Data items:
____________________

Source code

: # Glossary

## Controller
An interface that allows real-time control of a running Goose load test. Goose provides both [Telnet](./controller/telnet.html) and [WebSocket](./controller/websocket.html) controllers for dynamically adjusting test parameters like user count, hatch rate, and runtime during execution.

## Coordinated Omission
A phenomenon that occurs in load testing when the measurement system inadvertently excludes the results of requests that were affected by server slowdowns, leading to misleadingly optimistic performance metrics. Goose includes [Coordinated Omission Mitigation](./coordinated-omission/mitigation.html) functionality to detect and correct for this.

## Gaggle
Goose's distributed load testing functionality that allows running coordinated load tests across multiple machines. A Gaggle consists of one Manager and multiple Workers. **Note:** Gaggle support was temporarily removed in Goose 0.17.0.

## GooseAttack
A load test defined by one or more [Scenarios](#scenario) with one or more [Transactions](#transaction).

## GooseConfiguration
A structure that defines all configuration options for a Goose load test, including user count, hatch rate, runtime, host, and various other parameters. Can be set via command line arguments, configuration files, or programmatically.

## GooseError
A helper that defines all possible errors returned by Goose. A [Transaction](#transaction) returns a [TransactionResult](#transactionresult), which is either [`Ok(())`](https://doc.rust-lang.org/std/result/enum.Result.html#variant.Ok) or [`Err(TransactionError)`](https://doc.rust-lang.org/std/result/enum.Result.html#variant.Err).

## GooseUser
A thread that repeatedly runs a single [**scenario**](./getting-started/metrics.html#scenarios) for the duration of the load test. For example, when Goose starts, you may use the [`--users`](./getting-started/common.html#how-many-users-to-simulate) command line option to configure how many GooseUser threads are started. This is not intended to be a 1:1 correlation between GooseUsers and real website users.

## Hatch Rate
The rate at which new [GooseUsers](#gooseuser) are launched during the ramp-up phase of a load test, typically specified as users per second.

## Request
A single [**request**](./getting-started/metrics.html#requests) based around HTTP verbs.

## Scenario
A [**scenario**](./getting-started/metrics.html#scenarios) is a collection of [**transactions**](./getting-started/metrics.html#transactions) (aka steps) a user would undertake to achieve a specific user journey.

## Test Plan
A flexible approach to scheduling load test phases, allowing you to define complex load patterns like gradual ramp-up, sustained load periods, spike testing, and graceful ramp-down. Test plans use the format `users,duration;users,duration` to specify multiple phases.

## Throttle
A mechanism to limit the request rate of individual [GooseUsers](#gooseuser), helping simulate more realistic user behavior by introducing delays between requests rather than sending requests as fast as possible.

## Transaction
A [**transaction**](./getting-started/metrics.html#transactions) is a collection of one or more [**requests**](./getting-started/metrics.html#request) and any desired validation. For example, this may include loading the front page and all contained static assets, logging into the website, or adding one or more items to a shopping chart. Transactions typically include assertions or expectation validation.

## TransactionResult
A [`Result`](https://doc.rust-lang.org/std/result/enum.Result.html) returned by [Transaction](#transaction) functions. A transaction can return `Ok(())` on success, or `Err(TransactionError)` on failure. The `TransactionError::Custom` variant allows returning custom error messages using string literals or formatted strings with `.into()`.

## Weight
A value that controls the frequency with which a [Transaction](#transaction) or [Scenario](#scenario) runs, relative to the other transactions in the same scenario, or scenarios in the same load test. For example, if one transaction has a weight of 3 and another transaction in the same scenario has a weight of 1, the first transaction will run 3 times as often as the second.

____________________

TO-DO ITEM → Reproduce the listing's lines verbatim, beginning at the line that contains "## Hatch Rate" and ending after the line that contains "A mechanism to".

EXERCISE SOLUTION →
## Hatch Rate
The rate at which new [GooseUsers](#gooseuser) are launched during the ramp-up phase of a load test, typically specified as users per second.

## Request
A single [**request**](./getting-started/metrics.html#requests) based around HTTP verbs.

## Scenario
A [**scenario**](./getting-started/metrics.html#scenarios) is a collection of [**transactions**](./getting-started/metrics.html#transactions) (aka steps) a user would undertake to achieve a specific user journey.

## Test Plan
A flexible approach to scheduling load test phases, allowing you to define complex load patterns like gradual ramp-up, sustained load periods, spike testing, and graceful ramp-down. Test plans use the format `users,duration;users,duration` to specify multiple phases.

## Throttle
A mechanism to limit the request rate of individual [GooseUsers](#gooseuser), helping simulate more realistic user behavior by introducing delays between requests rather than sending requests as fast as possible.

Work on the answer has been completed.